How to Do Nothing was a great book as well to pair with another I read this summer: former Jezebel editor Jia Tolentino’s debut essay collection Trick Mirror. We are all blessed (#blessed?) to have her as a narrator guiding us through the cultural wasteland the Internet has brought us, from scams like Fyre Festival to the way identities are commodified online, though one of my favorite essays in the book is on the suffocating wedding industrial complex. But there are definitely parallels in how Tolentino and Odell write about the pressure to always “be optimizing” and branding oneself under capitalism, whether through the lens of athleisure or Lean In feminism, and maybe the remedy to that is the manifesto I read right after Tolentino’s book (yes, I’m reading manifestos at the public pool, get in losers!) Feminism for the 99%, a treatise for an intersectional, socialist feminism that centers collective power over power for just a few.

Maybe the ghost of spooky Stephen King summers is still haunting me, because I’ve also had a streak of creepy reads this season. Right now I’m reading My Sister, the Serial Killer by Oyinkan Braithwaite, recommended to me by a million people, which is as dark as the title implies but also very funny and more about how two sisters compete with one another than bloodshed. I take back what I said about violent fiction with words like “Sister” in the title! But before that I read Karen Russell’s Orange World, which had been staring at me from my neighborhood book store for awhile. Last summer, after reading the title story in The New Yorker, I went out and bought her collection Vampires In the Lemongrove, which was spooky in all the right places. This collection is similar: very gothic, fantastical short stories, including one which tells the story of Madame Bovary through the eyes of her greyhound. I also picked up Halle Butler’s The New Me, a short novel I had heard a lot about earlier in the year but hadn’t gotten around to reading.

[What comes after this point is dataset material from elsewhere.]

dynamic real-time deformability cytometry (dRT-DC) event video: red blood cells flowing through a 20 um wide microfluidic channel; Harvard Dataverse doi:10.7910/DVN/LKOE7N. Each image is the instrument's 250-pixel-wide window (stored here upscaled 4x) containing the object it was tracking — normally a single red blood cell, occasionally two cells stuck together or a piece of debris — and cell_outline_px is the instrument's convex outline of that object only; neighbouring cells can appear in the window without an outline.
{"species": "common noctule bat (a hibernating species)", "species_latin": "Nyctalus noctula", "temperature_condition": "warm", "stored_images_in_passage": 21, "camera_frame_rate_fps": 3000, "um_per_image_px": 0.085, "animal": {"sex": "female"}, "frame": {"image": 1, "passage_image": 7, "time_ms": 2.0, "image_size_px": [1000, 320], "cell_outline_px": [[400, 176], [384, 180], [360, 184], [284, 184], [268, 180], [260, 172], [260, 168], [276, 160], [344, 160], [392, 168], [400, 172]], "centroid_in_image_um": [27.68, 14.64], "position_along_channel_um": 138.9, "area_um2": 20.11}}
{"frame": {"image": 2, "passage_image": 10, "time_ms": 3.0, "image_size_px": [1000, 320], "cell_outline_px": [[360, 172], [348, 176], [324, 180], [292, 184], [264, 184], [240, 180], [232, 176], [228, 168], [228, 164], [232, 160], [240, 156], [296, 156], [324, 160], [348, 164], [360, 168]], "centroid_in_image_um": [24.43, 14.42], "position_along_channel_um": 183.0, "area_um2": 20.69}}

It’s about a disgusting and aimless office worker at her temp job and sort of reminded me of Ottessa Moshfegh’s similarly grotesque Eileen, if that’s your thing (it’s definitely my thing.)

In the “give me murder, but smart” department, I also read reporter Rachel Monroe’s forthcoming book Savage Appetites, which is out next month. It’s a collection of four reported essays about women whose lives intertwined with true crime, from an advocate who wormed her way into the Tate family after the Manson murders to a forensic science pioneer. It is a seriously welcome addition to a genre dominated by terribly reported podcasts, TV specials, and longform articles about crime and violence against (or by) women, so I highly recommend it.

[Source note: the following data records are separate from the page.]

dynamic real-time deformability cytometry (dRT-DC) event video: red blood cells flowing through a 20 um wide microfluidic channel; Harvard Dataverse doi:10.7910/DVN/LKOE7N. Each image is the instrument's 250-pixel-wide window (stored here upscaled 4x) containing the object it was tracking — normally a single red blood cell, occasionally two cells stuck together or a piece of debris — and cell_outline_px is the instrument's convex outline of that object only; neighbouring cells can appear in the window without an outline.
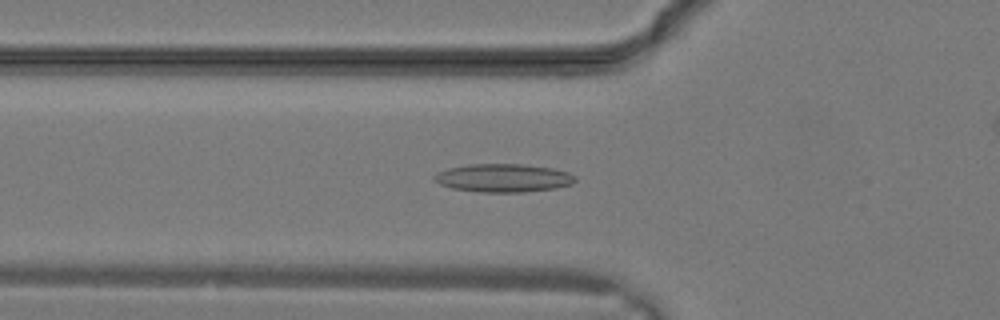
{"species": "common noctule bat (a hibernating species)", "species_latin": "Nyctalus noctula", "temperature_condition": "warm", "stored_images_in_passage": 13, "camera_frame_rate_fps": 3000, "um_per_image_px": 0.085, "animal": {"sex": "male", "body_mass_g": 19.2, "forearm_length_mm": 51.8}, "frame": {"image": 1, "passage_image": 5, "time_ms": 1.333, "image_size_px": [1000, 320], "cell_outline_px": [[576, 180], [572, 184], [556, 188], [524, 192], [476, 192], [452, 188], [440, 184], [432, 176], [436, 172], [448, 168], [468, 164], [524, 164], [552, 168], [568, 172], [576, 176]], "centroid_in_image_um": [42.78, 15.12], "position_along_channel_um": 83.0, "area_um2": 23.35}}
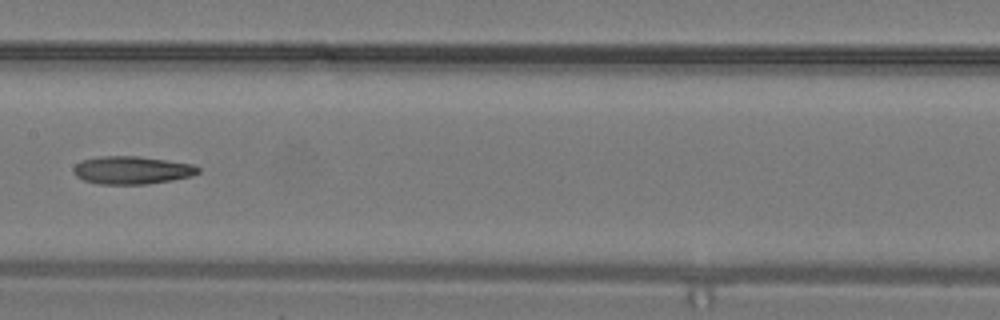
{"frame": {"image": 2, "passage_image": 10, "time_ms": 3.0, "image_size_px": [1000, 320], "cell_outline_px": [[200, 172], [192, 176], [172, 180], [148, 184], [100, 184], [84, 180], [76, 176], [72, 172], [72, 168], [80, 160], [100, 156], [136, 156], [192, 164], [200, 168]], "centroid_in_image_um": [11.18, 14.46], "position_along_channel_um": 196.2, "area_um2": 20.29}}
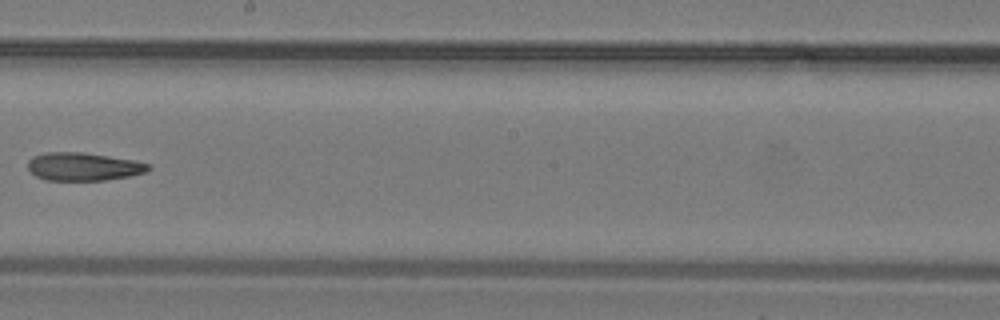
{"frame": {"image": 3, "passage_image": 12, "time_ms": 3.667, "image_size_px": [1000, 320], "cell_outline_px": [[152, 168], [144, 172], [128, 176], [104, 180], [44, 180], [36, 176], [28, 168], [28, 160], [32, 156], [44, 152], [84, 152], [136, 160], [152, 164]], "centroid_in_image_um": [7.09, 14.15], "position_along_channel_um": 241.1, "area_um2": 19.88}}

I read The Folded Clock by Heidi Julavits because my friend and Jezebel video star Clio had just borrowed it from our friend Haley and I decided to read the same copy right after. It takes the format of a journal in which Julavits recounts conversations and moments in her life, even in all their pettiness (like a time in which Julavits is mad about who wins a Fourth of July suburban float parade). After that I read Jayson Greene’s devastating memoir Once More We Saw Stars, which recounts the sudden death of his daughter Greta at just two years old and the aftermath. A lot of writers like myself know Greene for his excellent work as a music critic and editor, and he brings startlingly close-up detail to this book not just about his grief but the compulsion to document it as a means of process.

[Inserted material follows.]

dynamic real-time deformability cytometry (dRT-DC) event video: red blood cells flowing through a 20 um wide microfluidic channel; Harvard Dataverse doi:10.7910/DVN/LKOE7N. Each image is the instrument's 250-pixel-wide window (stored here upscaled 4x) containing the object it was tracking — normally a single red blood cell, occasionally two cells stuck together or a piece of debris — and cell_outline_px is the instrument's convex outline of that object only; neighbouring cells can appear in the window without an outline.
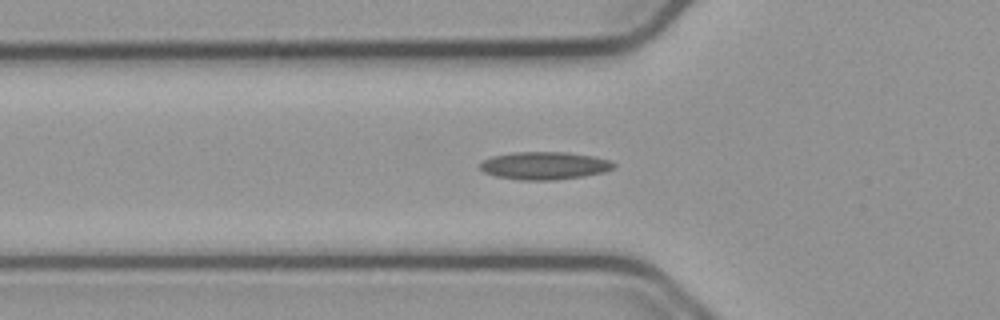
{"species": "common noctule bat (a hibernating species)", "species_latin": "Nyctalus noctula", "temperature_condition": "cold", "stored_images_in_passage": 55, "camera_frame_rate_fps": 3000, "um_per_image_px": 0.085, "animal": {"sex": "male", "body_mass_g": 23.1, "forearm_length_mm": 52.7}, "frame": {"image": 1, "passage_image": 18, "time_ms": 5.667, "image_size_px": [1000, 320], "cell_outline_px": [[616, 164], [612, 168], [604, 172], [584, 176], [552, 180], [520, 180], [496, 176], [484, 172], [480, 168], [480, 164], [484, 160], [492, 156], [512, 152], [568, 152], [592, 156], [608, 160]], "centroid_in_image_um": [46.26, 14.08], "position_along_channel_um": 79.5, "area_um2": 21.5}}
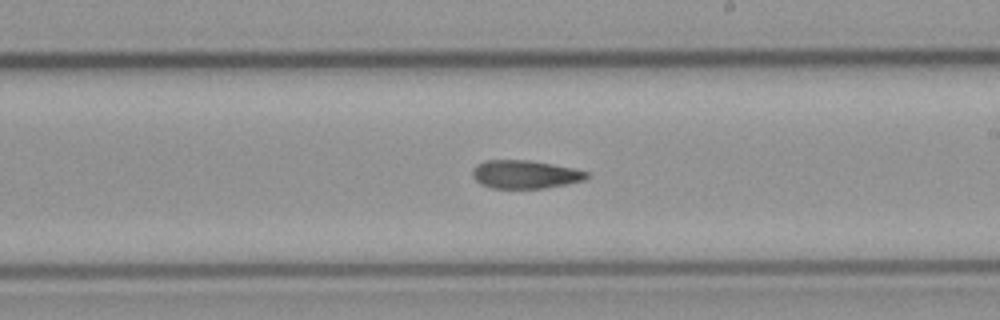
{"frame": {"image": 2, "passage_image": 31, "time_ms": 10.0, "image_size_px": [1000, 320], "cell_outline_px": [[588, 176], [584, 180], [544, 188], [492, 188], [480, 184], [472, 176], [472, 168], [476, 164], [484, 160], [528, 160], [552, 164], [572, 168], [588, 172]], "centroid_in_image_um": [44.57, 14.81], "position_along_channel_um": 244.4, "area_um2": 18.73}}
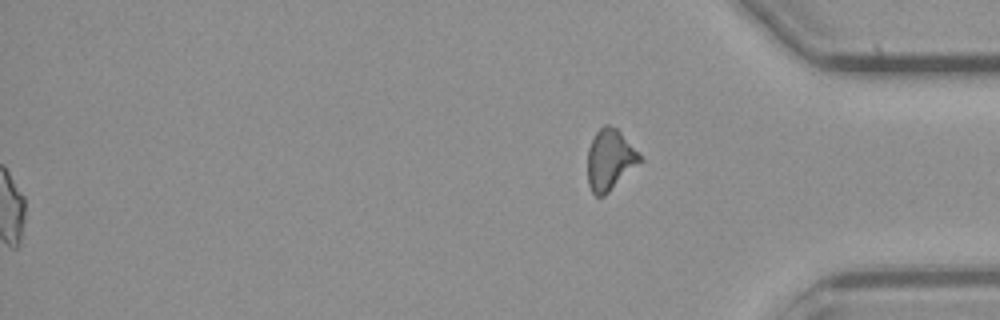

Next to read I have a copy of The Case Against Surrogacy by Sophie Lewis that I’m excited to read, as well as a copy of Natalia Ginzburg’s The Little Virtues, a birthday gift from aforementioned Haley. Forthcoming books coming out that are on my radar Carmen Maria Machado’s In the Dream House (sitting on my desk currently) and Natasha Stagg’s Sleeveless, as I loved her surreal novel on internet celebrity Surveys. And then after that, who knows? Maybe I’ll just re-read Watership Down again.